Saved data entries
== Segment start ==
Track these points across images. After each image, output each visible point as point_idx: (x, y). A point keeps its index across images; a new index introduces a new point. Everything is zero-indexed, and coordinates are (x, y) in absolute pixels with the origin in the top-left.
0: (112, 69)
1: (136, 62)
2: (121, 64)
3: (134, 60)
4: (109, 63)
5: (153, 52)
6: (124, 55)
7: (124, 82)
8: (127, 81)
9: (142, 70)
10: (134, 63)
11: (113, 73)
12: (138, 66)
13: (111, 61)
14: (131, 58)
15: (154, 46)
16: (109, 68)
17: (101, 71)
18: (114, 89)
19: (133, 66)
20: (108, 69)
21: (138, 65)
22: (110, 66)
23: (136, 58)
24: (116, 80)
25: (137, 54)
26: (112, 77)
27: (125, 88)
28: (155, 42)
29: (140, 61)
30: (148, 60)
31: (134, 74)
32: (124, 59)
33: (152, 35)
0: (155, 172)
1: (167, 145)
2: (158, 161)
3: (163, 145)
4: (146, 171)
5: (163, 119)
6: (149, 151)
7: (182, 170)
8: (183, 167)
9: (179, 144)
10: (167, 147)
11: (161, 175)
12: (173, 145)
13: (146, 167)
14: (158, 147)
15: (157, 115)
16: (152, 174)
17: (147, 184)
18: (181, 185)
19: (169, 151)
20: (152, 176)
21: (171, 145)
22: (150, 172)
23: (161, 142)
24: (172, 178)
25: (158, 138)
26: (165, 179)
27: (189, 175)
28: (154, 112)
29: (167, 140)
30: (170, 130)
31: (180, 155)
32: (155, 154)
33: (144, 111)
== Segment end ==
**What you have to do**
Copy out every line of the items above that contains the string "image".

**Reply to the task**
Track these points across images. After each image, output each visible point as point_idx: (x, y). A point keeps its index across images; a new index introduces a new point. Everything is zero-indexed, and coordinates are (x, y) in absolute pixels with the origin in the top-left.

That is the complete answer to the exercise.